(Data supplied)

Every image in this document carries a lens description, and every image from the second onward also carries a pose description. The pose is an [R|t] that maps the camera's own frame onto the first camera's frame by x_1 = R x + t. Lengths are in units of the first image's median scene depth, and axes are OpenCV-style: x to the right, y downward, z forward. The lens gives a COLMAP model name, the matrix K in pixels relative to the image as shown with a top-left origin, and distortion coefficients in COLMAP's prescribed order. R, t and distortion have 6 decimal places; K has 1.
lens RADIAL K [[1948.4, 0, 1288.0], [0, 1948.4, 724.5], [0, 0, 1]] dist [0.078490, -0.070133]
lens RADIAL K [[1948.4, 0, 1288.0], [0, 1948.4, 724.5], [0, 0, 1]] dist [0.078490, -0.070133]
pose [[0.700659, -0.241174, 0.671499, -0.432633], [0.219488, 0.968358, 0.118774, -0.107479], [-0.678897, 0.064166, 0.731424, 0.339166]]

(End Data supplied)
(Data supplied)

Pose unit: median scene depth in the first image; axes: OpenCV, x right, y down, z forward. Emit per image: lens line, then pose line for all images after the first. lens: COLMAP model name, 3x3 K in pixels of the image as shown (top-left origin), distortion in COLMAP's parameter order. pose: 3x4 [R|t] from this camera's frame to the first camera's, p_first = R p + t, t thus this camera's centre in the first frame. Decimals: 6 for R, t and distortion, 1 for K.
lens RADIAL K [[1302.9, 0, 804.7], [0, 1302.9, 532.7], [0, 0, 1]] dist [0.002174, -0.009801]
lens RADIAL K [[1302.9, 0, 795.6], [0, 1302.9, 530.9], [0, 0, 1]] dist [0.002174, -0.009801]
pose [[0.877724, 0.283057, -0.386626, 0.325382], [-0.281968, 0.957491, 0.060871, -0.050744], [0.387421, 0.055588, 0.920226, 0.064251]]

(End Data supplied)
(Data supplied)

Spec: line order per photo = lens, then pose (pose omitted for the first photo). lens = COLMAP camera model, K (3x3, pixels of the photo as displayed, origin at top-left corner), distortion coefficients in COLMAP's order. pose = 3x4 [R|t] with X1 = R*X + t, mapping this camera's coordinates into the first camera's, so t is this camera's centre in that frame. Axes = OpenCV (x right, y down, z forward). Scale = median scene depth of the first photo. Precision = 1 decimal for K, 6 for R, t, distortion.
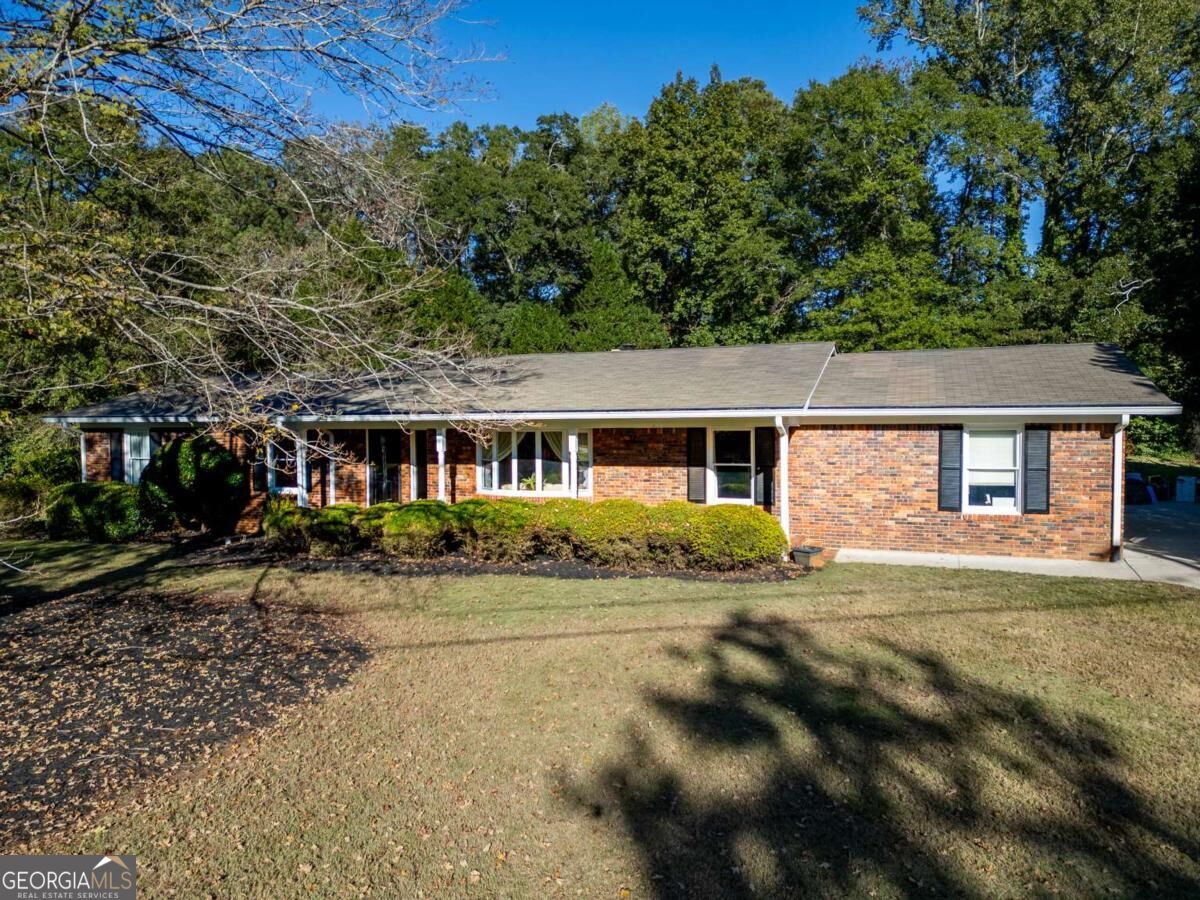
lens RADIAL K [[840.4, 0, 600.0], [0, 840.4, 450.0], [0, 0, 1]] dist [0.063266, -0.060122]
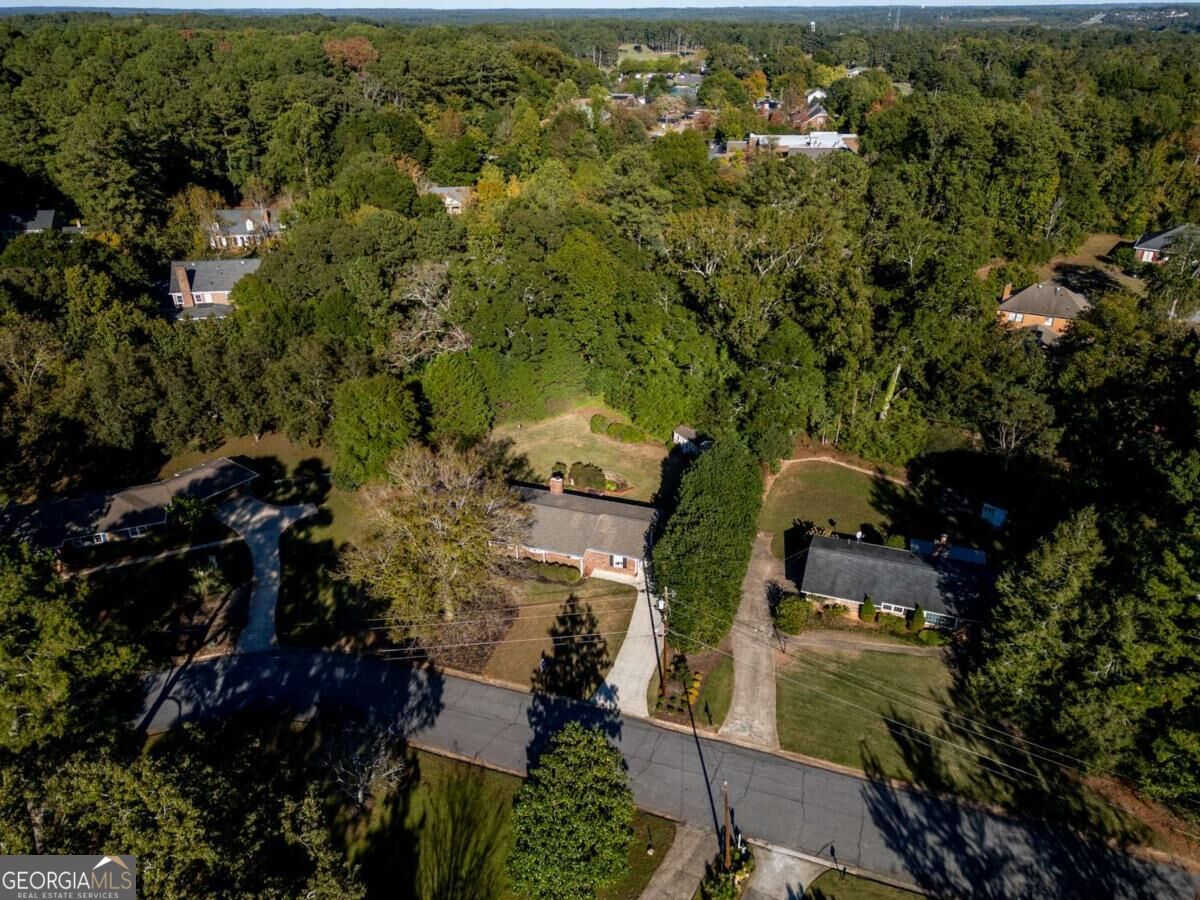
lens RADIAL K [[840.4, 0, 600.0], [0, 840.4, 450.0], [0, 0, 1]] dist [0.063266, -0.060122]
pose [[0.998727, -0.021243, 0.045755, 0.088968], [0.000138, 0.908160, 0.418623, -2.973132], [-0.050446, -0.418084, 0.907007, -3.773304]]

(End Data supplied)

## Problem
Can you copy out, word for word, the stretch of items from the line containing "Spec: line order" through the line containing "-0.418084, 0.907007, -3.773304]]", with both of those lines included and the pictures left out?

## Output for this task
Spec: line order per photo = lens, then pose (pose omitted for the first photo). lens = COLMAP camera model, K (3x3, pixels of the photo as displayed, origin at top-left corner), distortion coefficients in COLMAP's order. pose = 3x4 [R|t] with X1 = R*X + t, mapping this camera's coordinates into the first camera's, so t is this camera's centre in that frame. Axes = OpenCV (x right, y down, z forward). Scale = median scene depth of the first photo. Precision = 1 decimal for K, 6 for R, t, distortion.
lens RADIAL K [[840.4, 0, 600.0], [0, 840.4, 450.0], [0, 0, 1]] dist [0.063266, -0.060122]
lens RADIAL K [[840.4, 0, 600.0], [0, 840.4, 450.0], [0, 0, 1]] dist [0.063266, -0.060122]
pose [[0.998727, -0.021243, 0.045755, 0.088968], [0.000138, 0.908160, 0.418623, -2.973132], [-0.050446, -0.418084, 0.907007, -3.773304]]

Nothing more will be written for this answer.